Now and then, TikTok introduces some new and versatile diet or fitness trends. Soon after its release, many take up this and make it a trend. After the trendy diets of salmon rice bowl, lettuce water, and the ‘Green goddess salad’, TikTokers are now after the 10-Day Egg Diet.
As the name suggests, this diet is based on eating only eggs for 10 days to lose weight. One is also allowed to have green tea, apples, and oatmeal along this diet. Thousands of TikTok users have already taken up the diet and are posting their stories and updates on the hashtag #10-Day Egg Diet. But the real question is how safe and sustainable is this diet.
The 10-Day Egg Diet of TikTok: How Safe Is It?
The 10-Day Egg Diet is not in fact, a new thing. An older version called the “boiled egg diet” which is more of a traditional form existed long before TikTok. But according to some sources, the current hype on the 10-Day Egg Diet started when a YouTuber, Versatile Vicky began the trend.
She started an Egg Diet plan that claimed to lose 10kgs in 10 days. Slowly, this trend spread to TikTok, and soon after, many posted its benefits and progression on their handles. But nutritionists and experts are worried about whether this diet trend is healthy at all.

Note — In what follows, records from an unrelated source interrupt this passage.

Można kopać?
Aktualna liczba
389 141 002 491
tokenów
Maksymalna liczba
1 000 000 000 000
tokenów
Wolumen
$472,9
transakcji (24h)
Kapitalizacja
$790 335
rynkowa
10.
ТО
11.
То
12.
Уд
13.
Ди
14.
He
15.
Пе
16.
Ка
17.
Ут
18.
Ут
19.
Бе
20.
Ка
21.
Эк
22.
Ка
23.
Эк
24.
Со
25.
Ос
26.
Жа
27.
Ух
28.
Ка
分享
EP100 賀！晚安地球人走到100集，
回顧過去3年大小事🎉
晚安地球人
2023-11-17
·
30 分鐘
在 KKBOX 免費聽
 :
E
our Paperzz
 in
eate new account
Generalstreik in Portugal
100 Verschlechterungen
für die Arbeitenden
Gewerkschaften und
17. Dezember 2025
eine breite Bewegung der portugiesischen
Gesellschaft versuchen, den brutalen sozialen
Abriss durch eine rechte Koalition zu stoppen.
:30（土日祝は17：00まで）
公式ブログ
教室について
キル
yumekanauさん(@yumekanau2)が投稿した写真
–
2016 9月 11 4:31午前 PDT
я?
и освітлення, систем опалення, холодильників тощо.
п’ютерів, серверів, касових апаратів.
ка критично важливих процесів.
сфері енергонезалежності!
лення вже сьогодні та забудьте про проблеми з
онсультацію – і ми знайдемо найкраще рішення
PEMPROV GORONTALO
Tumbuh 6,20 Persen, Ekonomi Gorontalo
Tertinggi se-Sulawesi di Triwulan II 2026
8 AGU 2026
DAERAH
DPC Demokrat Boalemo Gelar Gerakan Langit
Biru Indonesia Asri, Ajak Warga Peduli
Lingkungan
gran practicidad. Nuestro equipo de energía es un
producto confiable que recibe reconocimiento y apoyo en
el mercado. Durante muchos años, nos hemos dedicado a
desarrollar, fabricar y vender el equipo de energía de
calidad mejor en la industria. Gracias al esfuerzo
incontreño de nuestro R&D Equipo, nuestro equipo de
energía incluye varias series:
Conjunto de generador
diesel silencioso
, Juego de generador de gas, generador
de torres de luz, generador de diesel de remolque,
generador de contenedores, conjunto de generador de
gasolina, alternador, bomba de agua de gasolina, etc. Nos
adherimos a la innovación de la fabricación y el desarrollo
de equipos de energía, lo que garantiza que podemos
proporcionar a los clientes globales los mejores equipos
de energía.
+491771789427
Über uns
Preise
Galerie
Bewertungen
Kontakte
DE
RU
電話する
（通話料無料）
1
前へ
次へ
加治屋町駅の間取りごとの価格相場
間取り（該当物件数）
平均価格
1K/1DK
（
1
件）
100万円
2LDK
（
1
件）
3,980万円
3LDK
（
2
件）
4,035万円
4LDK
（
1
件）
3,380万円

The concern is that the egg diet is a kind of crash diet. In a crash diet, some specific groups of foods are restricted. According to experts, when you cut certain food from your diet, it can cause nutritional deficiencies and also trigger cravings. This will lead you to cheat on your diet more frequently.
Another concern over the 10-Day Egg Diet is that it is not catered for the long term. Most of the diet trends that are advertised through TikTok are set up for the short term. This leads to regaining weight in the long run which you have lost for a short period.
Almost all these fad diets in TikTok are based on little or no scientific background. The 10-Day Egg diet suggests you eat only eggs as the three main course meals. It bans you from eating other food groups such as leafy greens or whole grains which are as much crucial for your health. This is one red flag that shows that these diets lack enough support from science or research.
A study published in the PLOS ONE journal in 2022 found that diet trends followed in TikTok are not weight-inclusive and are not based on expert opinions. They also can lead to unhealthy eating habits and eating disorders in young people.
As young people are the major users of these platforms, such unhealthy diet trends can create body image issues in them which can even affect their mental health. That is why experts now urge you to put a discretion of your own while following the trendy diets in TikTok.